Star Retreat -- May 15, 1998


When people ask me if my time with Peter was helpful, I just grin and nod my head 'yes'. Honestly, his weekend retreats have been one of the best things I've ever done for myself. Before my experience with Peter, my world was gray. I hated to get up in the morning. For years, my life was filled with anger and loneliness. I kept waiting for SOMETHING to change.

The turnaround came when I truly decided I had enough. I wanted to LIVE. Through Peter's incredible wisdom and kindness, I was able to unlock the cage I kept myself in for so long. It's not the world against me anymore. I'm no longer an outsider. I can see beauty now. Even rainy days are most wonderful.

I have tremendous gratitude towards Peter for helping me love life. Thank you for all you've done, Peter. I love the gift of meditation and you helped bring that to me. You are WoNdErFuL!!

I wanted to thank you for the meditation workshop & retreat you conducted on May 15th. That experience has afforded me an opportunity to change much of the way I choose to live my life, for which I will be ever grateful.

One of the most significant changes is in my practice of daily meditation, which started as a discipline but is fast becoming a way of life.

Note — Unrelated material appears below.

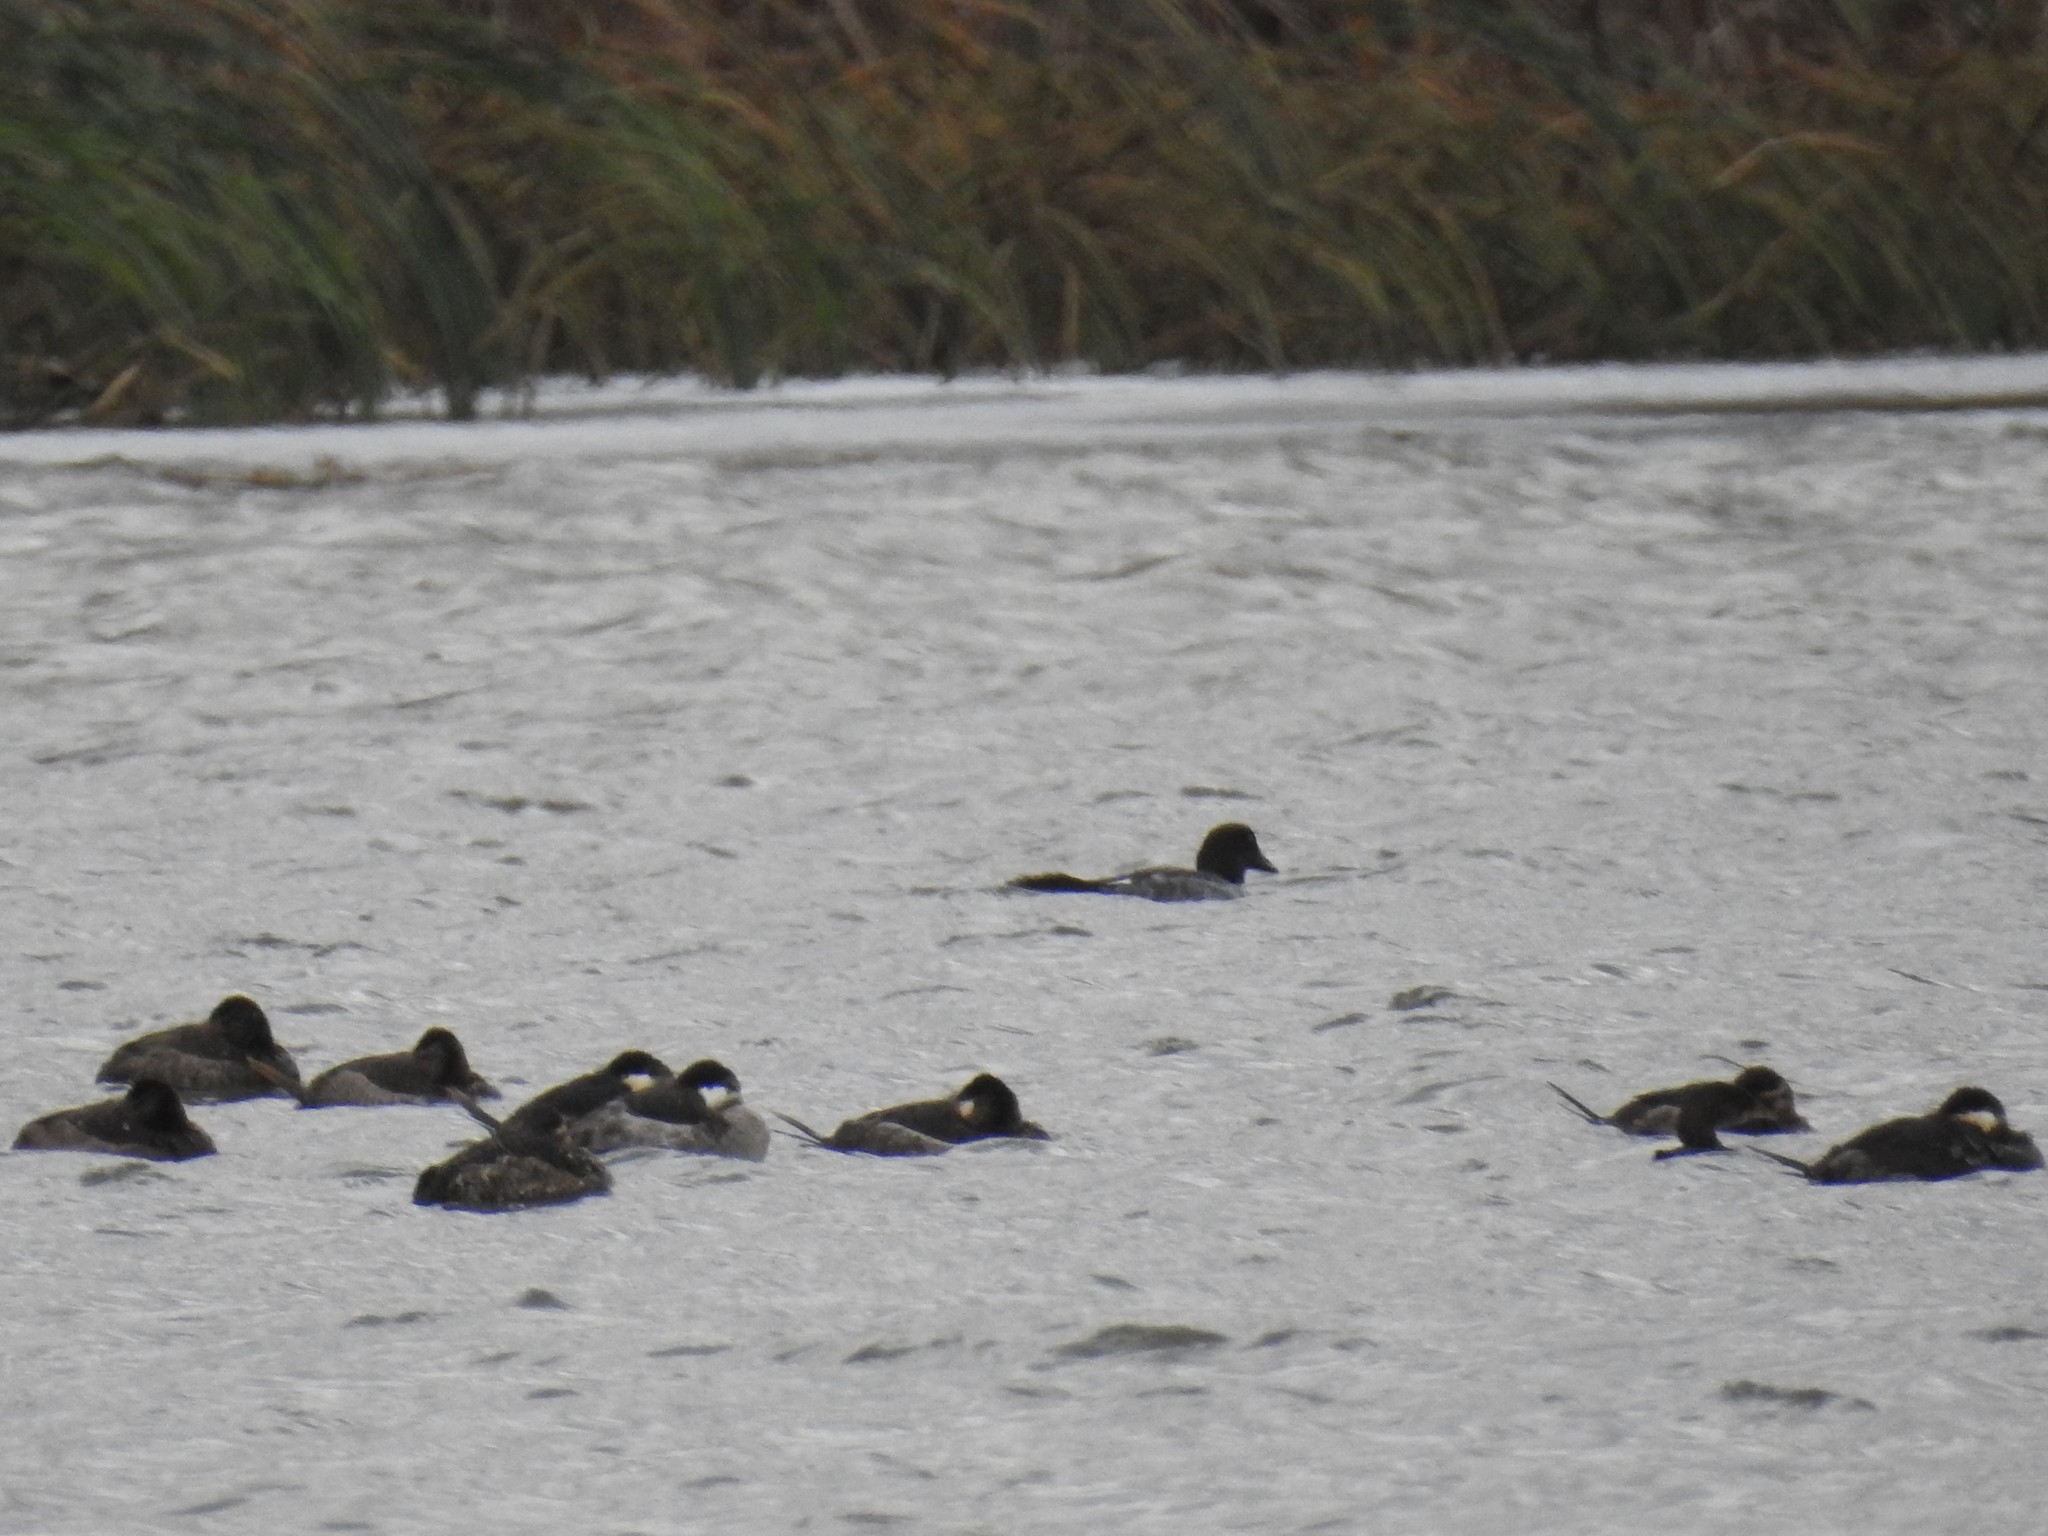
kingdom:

After my experience of the week end, it finally dawned on me that we were using walks, and massage, and Gestalt techniques... as meditation. I think I'm really starting to see how life is a meditation (should we choose to be the "seer" vice the "seen"). What started as a "got to" or a "should" is becoming a "get to".

In correspondence, prior to your workshop, you helped me establish some clarity about what I would like to see unfold for me during the week end with great elegance, love and caring. The healing I sought, at the moment seemed quite urgent. On Sunday, I realized what I had seen unfold in my life was an appreciation for my own uniqueness and an appreciation (and quest for) aloneness that transcends the specific healing I sought. I had always rejected the idea of aloneness, believing it to be akin to that familiar feeling of loneliness. What I have started to experience in that aloneness is a level of self-acceptance and self-love that I never imagined possible while maintaining some level of humility.

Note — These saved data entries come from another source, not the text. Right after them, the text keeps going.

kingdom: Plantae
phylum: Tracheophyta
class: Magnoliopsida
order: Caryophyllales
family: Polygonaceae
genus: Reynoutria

I've been listening to a country song for a while and never really heard the words before this week. I think it's called "One Of These Days". Anyway, the song starts out, "One of these days, I'm gonna' love you..." (as from a man who is unable to express his love to another); toward the end of the song, the lyric subtly changes to "One of these days, I'm gonna' love me". This "aloneness" stuff is a major shift for me and I'm afraid. A few minutes ago, in meditation, I realized how I have so desperately avoided being alone all my life. Even today, there are many things I do to numb-out the loneliness I fear as a result of being alone. These are things I get to change because they no longer serve me.

Of course, when I am OK with me, I am OK with the rest of the world. I am also more able to genuinely accept whatever is going on around me... even embrace that which I may otherwise have found unpleasant, or frightening, or painful. Many years ago, a man told me that "acceptance" was the key to all my problems. A few years ago, another man told me that what he saw in me was this "begrudging acceptance" wherein there was no energy, no life, no passion, and no vitality. My experience of acceptance today has an element of faith never before present; consequently it IS accompanied by energy, life, passion, and vitality. While I have intellectually believed and encouraged others to believe that "it's ALL good", that phrase is becoming more true for me.

Again Peter, thank you for continuing this work.